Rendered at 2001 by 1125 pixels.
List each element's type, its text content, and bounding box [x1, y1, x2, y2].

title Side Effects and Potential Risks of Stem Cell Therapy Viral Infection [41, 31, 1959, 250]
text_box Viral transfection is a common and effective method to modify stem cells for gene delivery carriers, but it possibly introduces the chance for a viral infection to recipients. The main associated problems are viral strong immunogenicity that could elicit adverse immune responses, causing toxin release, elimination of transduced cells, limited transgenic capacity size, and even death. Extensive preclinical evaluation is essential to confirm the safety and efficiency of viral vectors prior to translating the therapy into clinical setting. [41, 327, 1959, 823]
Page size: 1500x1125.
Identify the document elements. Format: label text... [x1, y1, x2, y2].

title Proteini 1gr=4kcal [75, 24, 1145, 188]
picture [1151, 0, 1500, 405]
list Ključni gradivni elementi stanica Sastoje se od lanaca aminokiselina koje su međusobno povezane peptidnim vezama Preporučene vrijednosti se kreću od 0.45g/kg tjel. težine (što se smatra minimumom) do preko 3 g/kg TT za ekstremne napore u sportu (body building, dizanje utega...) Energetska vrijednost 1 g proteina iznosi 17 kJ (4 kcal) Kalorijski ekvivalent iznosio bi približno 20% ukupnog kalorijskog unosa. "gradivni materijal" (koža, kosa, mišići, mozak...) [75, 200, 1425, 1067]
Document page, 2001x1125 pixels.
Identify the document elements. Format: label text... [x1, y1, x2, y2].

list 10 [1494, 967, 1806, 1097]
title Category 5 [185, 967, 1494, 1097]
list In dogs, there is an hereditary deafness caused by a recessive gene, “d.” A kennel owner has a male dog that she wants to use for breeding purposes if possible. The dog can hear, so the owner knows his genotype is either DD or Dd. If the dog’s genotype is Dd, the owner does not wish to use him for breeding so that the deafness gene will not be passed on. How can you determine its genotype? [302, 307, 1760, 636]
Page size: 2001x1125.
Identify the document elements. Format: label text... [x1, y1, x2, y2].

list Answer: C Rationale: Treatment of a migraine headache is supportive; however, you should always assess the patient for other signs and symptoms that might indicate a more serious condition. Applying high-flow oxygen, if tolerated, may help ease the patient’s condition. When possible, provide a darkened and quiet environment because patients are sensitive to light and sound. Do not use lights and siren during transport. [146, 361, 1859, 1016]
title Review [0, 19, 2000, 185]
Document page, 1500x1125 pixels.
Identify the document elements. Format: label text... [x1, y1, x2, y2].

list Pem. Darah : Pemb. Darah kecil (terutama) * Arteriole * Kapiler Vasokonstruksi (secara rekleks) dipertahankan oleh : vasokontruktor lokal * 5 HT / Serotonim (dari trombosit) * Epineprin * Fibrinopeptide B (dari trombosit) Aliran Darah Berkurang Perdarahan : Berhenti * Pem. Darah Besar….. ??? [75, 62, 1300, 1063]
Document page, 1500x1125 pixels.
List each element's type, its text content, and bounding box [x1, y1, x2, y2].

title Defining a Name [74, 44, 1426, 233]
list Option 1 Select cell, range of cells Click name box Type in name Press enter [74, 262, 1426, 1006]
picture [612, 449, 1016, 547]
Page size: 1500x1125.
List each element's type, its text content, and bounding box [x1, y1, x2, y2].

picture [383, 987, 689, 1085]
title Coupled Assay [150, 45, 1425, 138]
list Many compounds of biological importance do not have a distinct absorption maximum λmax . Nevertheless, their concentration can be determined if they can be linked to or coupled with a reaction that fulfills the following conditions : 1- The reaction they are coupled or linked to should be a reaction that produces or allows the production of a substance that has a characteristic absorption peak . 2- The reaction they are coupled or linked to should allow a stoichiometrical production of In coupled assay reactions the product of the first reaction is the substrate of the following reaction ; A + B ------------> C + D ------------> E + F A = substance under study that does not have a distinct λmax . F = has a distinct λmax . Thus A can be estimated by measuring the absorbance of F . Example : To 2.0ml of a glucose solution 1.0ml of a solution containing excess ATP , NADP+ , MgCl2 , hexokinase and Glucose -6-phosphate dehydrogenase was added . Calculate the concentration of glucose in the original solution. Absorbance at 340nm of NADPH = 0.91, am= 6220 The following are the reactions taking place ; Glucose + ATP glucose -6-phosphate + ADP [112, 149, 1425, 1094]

## [TASK DETAILS]
Transcription of the entire listing, word for word, is required.

## [OUTPUT FOR THIS EXERCISE]
Rendered at 2001 by 1125 pixels.
List each element's type, its text content, and bounding box [x1, y1, x2, y2].

title Side Effects and Potential Risks of Stem Cell Therapy Viral Infection [41, 31, 1959, 250]
text_box Viral transfection is a common and effective method to modify stem cells for gene delivery carriers, but it possibly introduces the chance for a viral infection to recipients. The main associated problems are viral strong immunogenicity that could elicit adverse immune responses, causing toxin release, elimination of transduced cells, limited transgenic capacity size, and even death. Extensive preclinical evaluation is essential to confirm the safety and efficiency of viral vectors prior to translating the therapy into clinical setting. [41, 327, 1959, 823]
Page size: 1500x1125.
Identify the document elements. Format: label text... [x1, y1, x2, y2].

title Proteini 1gr=4kcal [75, 24, 1145, 188]
picture [1151, 0, 1500, 405]
list Ključni gradivni elementi stanica Sastoje se od lanaca aminokiselina koje su međusobno povezane peptidnim vezama Preporučene vrijednosti se kreću od 0.45g/kg tjel. težine (što se smatra minimumom) do preko 3 g/kg TT za ekstremne napore u sportu (body building, dizanje utega...) Energetska vrijednost 1 g proteina iznosi 17 kJ (4 kcal) Kalorijski ekvivalent iznosio bi približno 20% ukupnog kalorijskog unosa. "gradivni materijal" (koža, kosa, mišići, mozak...) [75, 200, 1425, 1067]
Document page, 2001x1125 pixels.
Identify the document elements. Format: label text... [x1, y1, x2, y2].

list 10 [1494, 967, 1806, 1097]
title Category 5 [185, 967, 1494, 1097]
list In dogs, there is an hereditary deafness caused by a recessive gene, “d.” A kennel owner has a male dog that she wants to use for breeding purposes if possible. The dog can hear, so the owner knows his genotype is either DD or Dd. If the dog’s genotype is Dd, the owner does not wish to use him for breeding so that the deafness gene will not be passed on. How can you determine its genotype? [302, 307, 1760, 636]
Page size: 2001x1125.
Identify the document elements. Format: label text... [x1, y1, x2, y2].

list Answer: C Rationale: Treatment of a migraine headache is supportive; however, you should always assess the patient for other signs and symptoms that might indicate a more serious condition. Applying high-flow oxygen, if tolerated, may help ease the patient’s condition. When possible, provide a darkened and quiet environment because patients are sensitive to light and sound. Do not use lights and siren during transport. [146, 361, 1859, 1016]
title Review [0, 19, 2000, 185]
Document page, 1500x1125 pixels.
Identify the document elements. Format: label text... [x1, y1, x2, y2].

list Pem. Darah : Pemb. Darah kecil (terutama) * Arteriole * Kapiler Vasokonstruksi (secara rekleks) dipertahankan oleh : vasokontruktor lokal * 5 HT / Serotonim (dari trombosit) * Epineprin * Fibrinopeptide B (dari trombosit) Aliran Darah Berkurang Perdarahan : Berhenti * Pem. Darah Besar….. ??? [75, 62, 1300, 1063]
Document page, 1500x1125 pixels.
List each element's type, its text content, and bounding box [x1, y1, x2, y2].

title Defining a Name [74, 44, 1426, 233]
list Option 1 Select cell, range of cells Click name box Type in name Press enter [74, 262, 1426, 1006]
picture [612, 449, 1016, 547]
Page size: 1500x1125.
List each element's type, its text content, and bounding box [x1, y1, x2, y2].

picture [383, 987, 689, 1085]
title Coupled Assay [150, 45, 1425, 138]
list Many compounds of biological importance do not have a distinct absorption maximum λmax . Nevertheless, their concentration can be determined if they can be linked to or coupled with a reaction that fulfills the following conditions : 1- The reaction they are coupled or linked to should be a reaction that produces or allows the production of a substance that has a characteristic absorption peak . 2- The reaction they are coupled or linked to should allow a stoichiometrical production of In coupled assay reactions the product of the first reaction is the substrate of the following reaction ; A + B ------------> C + D ------------> E + F A = substance under study that does not have a distinct λmax . F = has a distinct λmax . Thus A can be estimated by measuring the absorbance of F . Example : To 2.0ml of a glucose solution 1.0ml of a solution containing excess ATP , NADP+ , MgCl2 , hexokinase and Glucose -6-phosphate dehydrogenase was added . Calculate the concentration of glucose in the original solution. Absorbance at 340nm of NADPH = 0.91, am= 6220 The following are the reactions taking place ; Glucose + ATP glucose -6-phosphate + ADP [112, 149, 1425, 1094]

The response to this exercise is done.